### [Prompt]
Pictures stay out, but every line of the data is copied exactly.

### [Material provided]
+++

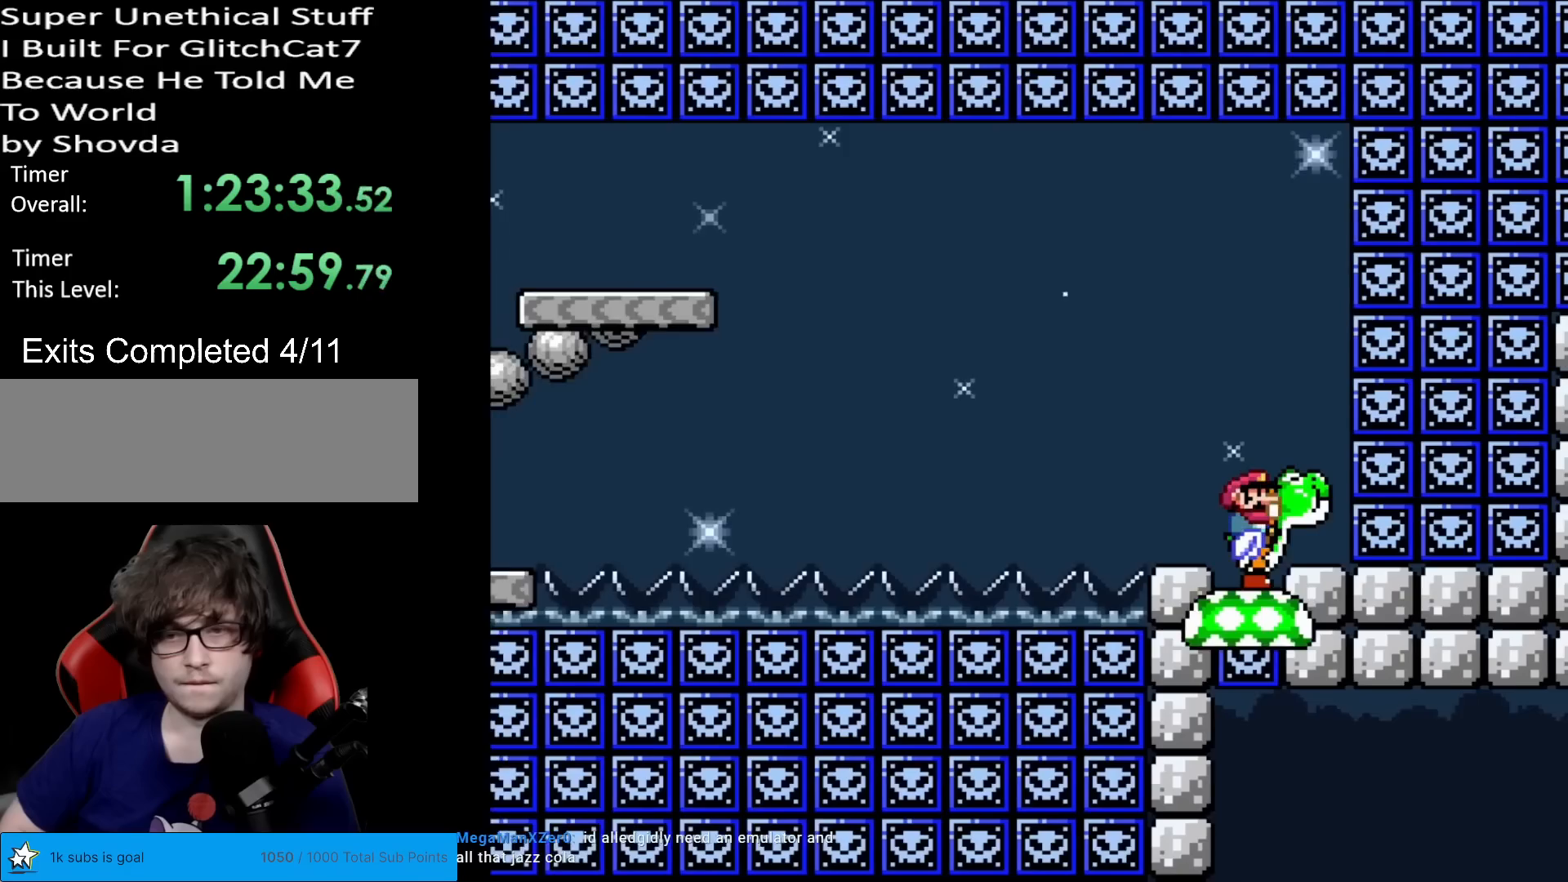
{"buttons": ["Y", "DPAD_RIGHT"], "events": [[400, "DPAD_RIGHT", "down"]]}
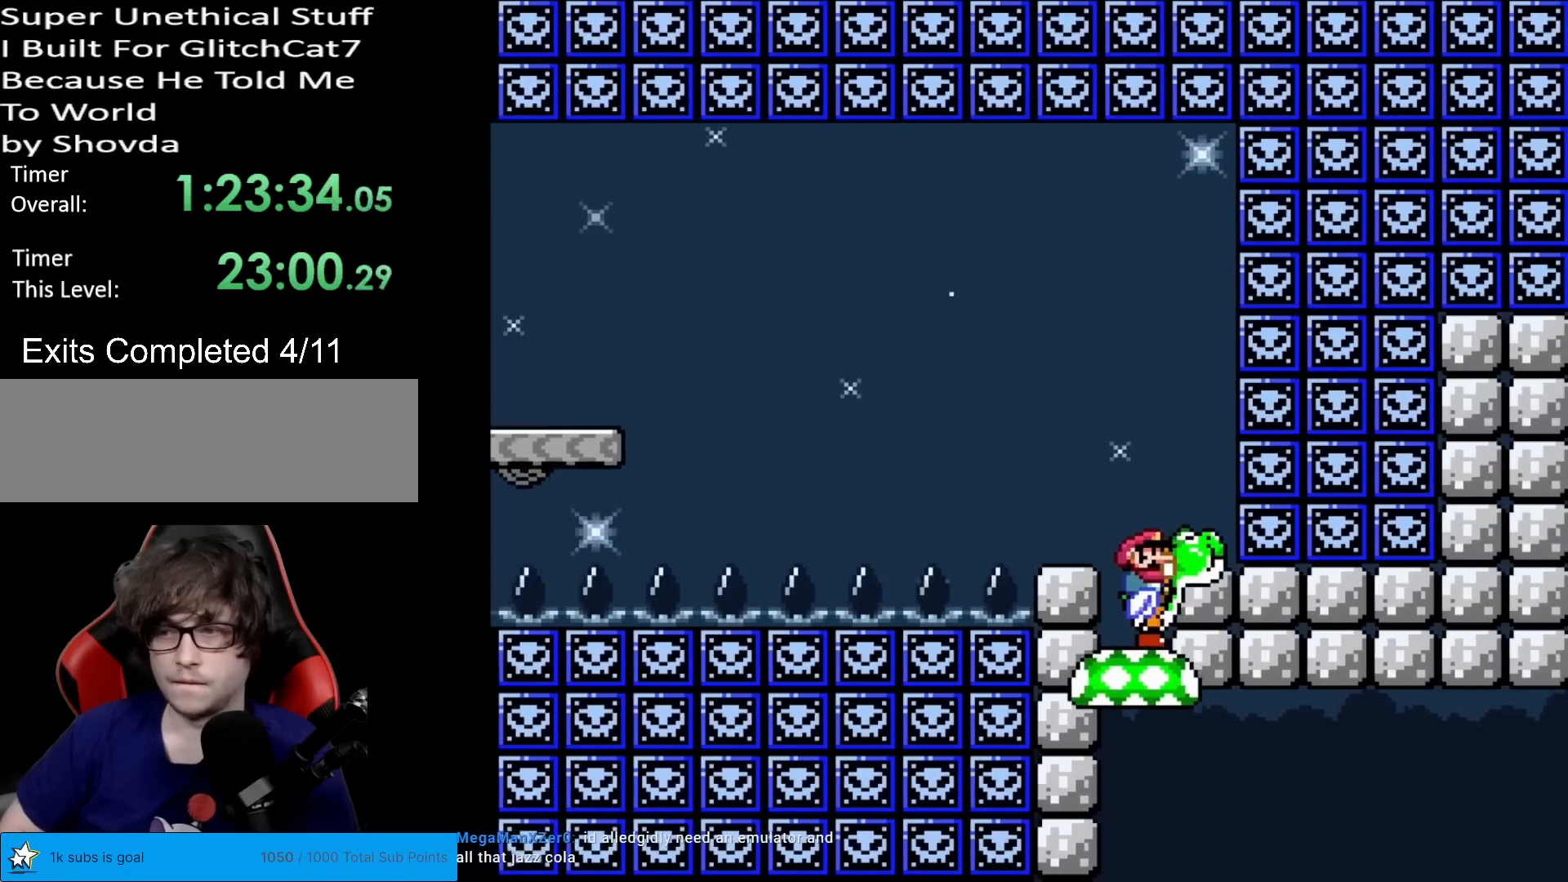
{"buttons": ["Y", "DPAD_RIGHT"], "events": []}
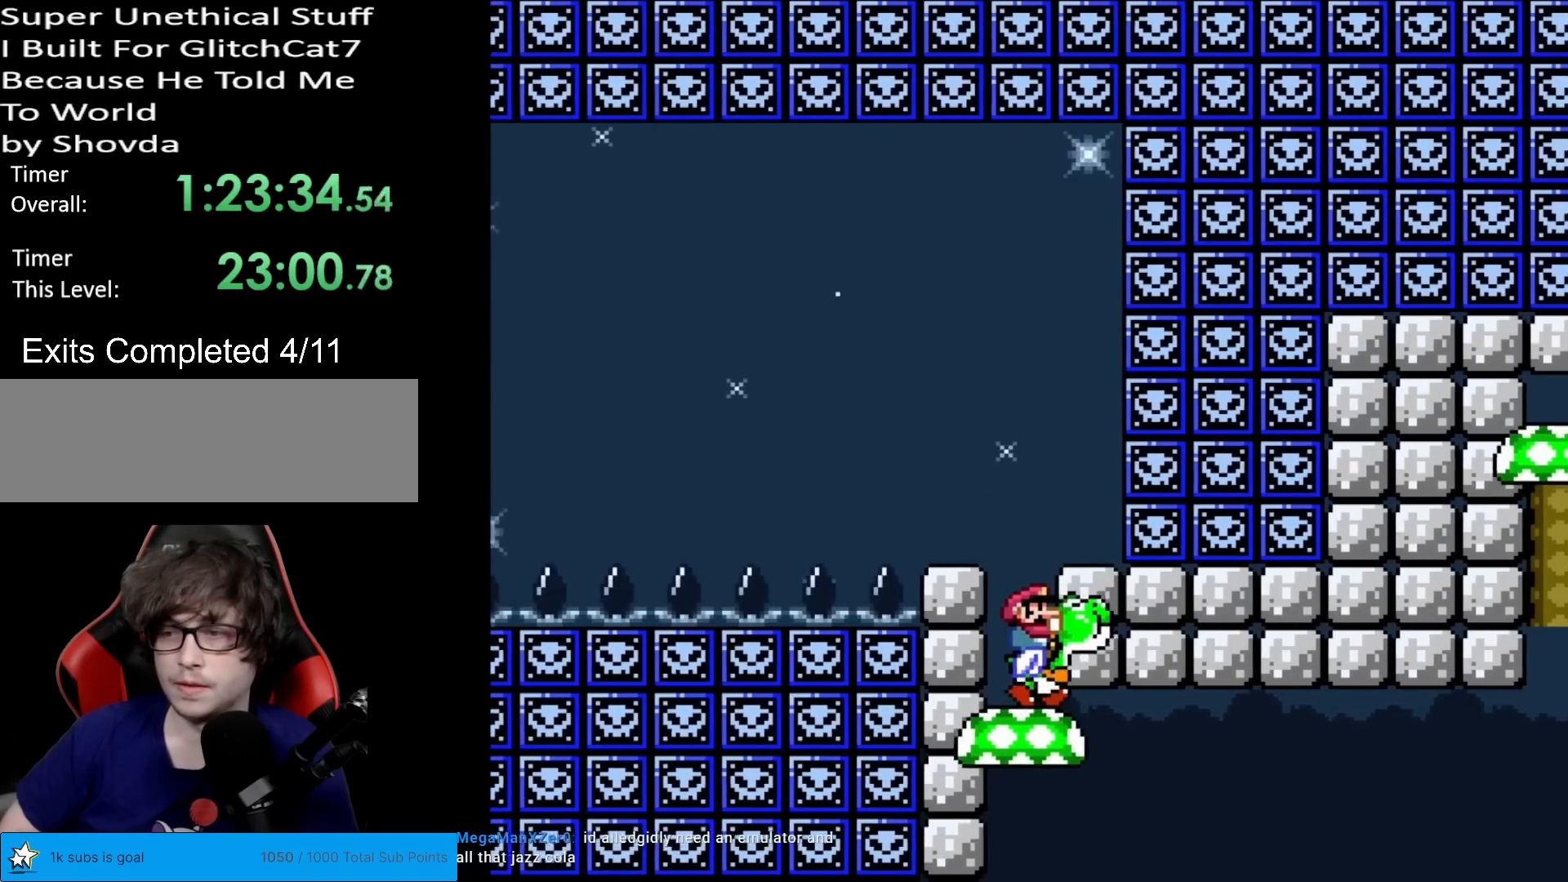
{"buttons": ["Y", "DPAD_RIGHT"], "events": []}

+++

### [Worked solution]
{"buttons": ["Y", "DPAD_RIGHT"], "events": [[400, "DPAD_RIGHT", "down"]]}
{"buttons": ["Y", "DPAD_RIGHT"], "events": []}
{"buttons": ["Y", "DPAD_RIGHT"], "events": []}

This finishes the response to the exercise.